THE TASK: Output the data word for word. Begin at its first line and end at the line with "Indicators include infrequent".

──────

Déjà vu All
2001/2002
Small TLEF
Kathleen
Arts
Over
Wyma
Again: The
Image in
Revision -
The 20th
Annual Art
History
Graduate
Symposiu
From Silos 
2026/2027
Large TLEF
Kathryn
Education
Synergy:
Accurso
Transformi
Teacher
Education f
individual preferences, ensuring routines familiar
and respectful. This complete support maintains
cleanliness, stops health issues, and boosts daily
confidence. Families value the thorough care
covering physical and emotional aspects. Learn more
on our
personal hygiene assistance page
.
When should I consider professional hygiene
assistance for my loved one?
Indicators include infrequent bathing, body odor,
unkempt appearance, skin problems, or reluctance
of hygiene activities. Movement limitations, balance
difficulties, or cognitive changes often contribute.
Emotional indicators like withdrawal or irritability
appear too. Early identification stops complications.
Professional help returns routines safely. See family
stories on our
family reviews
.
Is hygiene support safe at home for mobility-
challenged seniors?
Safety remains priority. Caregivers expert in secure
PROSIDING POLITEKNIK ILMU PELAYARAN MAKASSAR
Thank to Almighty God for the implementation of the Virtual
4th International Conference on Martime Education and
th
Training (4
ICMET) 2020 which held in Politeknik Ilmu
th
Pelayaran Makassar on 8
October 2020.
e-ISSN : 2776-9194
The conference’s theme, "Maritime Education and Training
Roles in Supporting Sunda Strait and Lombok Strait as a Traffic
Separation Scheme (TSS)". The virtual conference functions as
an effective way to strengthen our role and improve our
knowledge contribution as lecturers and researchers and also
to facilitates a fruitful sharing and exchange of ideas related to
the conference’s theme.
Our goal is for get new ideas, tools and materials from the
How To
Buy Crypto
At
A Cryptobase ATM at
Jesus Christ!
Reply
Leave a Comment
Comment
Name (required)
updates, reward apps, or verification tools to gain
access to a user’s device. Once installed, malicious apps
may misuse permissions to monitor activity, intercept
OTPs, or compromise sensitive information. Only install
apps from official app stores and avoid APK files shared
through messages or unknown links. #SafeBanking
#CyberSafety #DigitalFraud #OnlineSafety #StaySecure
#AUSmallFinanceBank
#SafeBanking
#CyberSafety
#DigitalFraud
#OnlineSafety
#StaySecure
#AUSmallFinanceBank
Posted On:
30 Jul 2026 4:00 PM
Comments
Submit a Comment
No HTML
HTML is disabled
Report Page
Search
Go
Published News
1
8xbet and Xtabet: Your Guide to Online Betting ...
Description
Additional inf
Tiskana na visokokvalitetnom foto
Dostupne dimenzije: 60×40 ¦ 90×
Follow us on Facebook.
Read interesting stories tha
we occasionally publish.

──────

RESPONSE FOR THIS EXERCISE:
Déjà vu All
2001/2002
Small TLEF
Kathleen
Arts
Over
Wyma
Again: The
Image in
Revision -
The 20th
Annual Art
History
Graduate
Symposiu
From Silos 
2026/2027
Large TLEF
Kathryn
Education
Synergy:
Accurso
Transformi
Teacher
Education f
individual preferences, ensuring routines familiar
and respectful. This complete support maintains
cleanliness, stops health issues, and boosts daily
confidence. Families value the thorough care
covering physical and emotional aspects. Learn more
on our
personal hygiene assistance page
.
When should I consider professional hygiene
assistance for my loved one?
Indicators include infrequent bathing, body odor,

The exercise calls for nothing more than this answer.